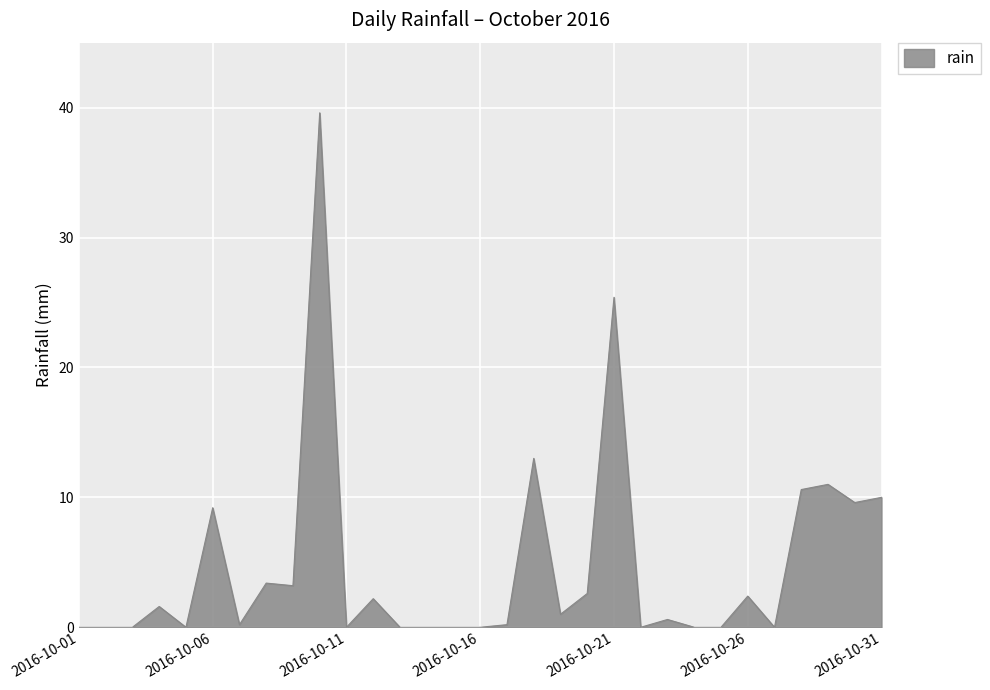

What is the maximum value shown in the chart?

39.6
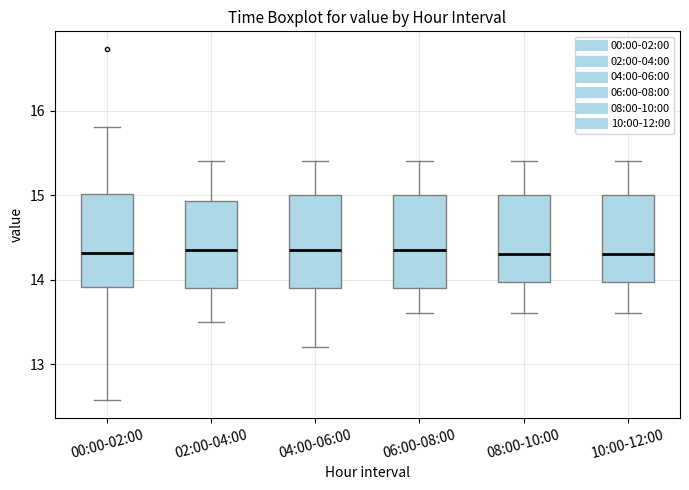

Reading left to right, read every box against the y-axis: the position of its median line, the range the box covers, and the ends of its whiskers. The values are not printed on the chart, so give them approximately, as read against the axis.

00:00-02:00: median 14.3, box 13.9 to 15.0, whiskers 12.6 to 15.8
02:00-04:00: median 14.4, box 13.9 to 14.9, whiskers 13.5 to 15.4
04:00-06:00: median 14.4, box 13.9 to 15.0, whiskers 13.2 to 15.4
06:00-08:00: median 14.4, box 13.9 to 15.0, whiskers 13.6 to 15.4
08:00-10:00: median 14.3, box 14.0 to 15.0, whiskers 13.6 to 15.4
10:00-12:00: median 14.3, box 14.0 to 15.0, whiskers 13.6 to 15.4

━━━━━━━━━━━━━━━━━━━━━━━━━━━━━━

_What you have to do:_ Can you pull every line of the listing above out word for word, leaving out the pictures?

_Output:_
What is the maximum value shown in the chart?

39.6

Reading left to right, read every box against the y-axis: the position of its median line, the range the box covers, and the ends of its whiskers. The values are not printed on the chart, so give them approximately, as read against the axis.

00:00-02:00: median 14.3, box 13.9 to 15.0, whiskers 12.6 to 15.8
02:00-04:00: median 14.4, box 13.9 to 14.9, whiskers 13.5 to 15.4
04:00-06:00: median 14.4, box 13.9 to 15.0, whiskers 13.2 to 15.4
06:00-08:00: median 14.4, box 13.9 to 15.0, whiskers 13.6 to 15.4
08:00-10:00: median 14.3, box 14.0 to 15.0, whiskers 13.6 to 15.4
10:00-12:00: median 14.3, box 14.0 to 15.0, whiskers 13.6 to 15.4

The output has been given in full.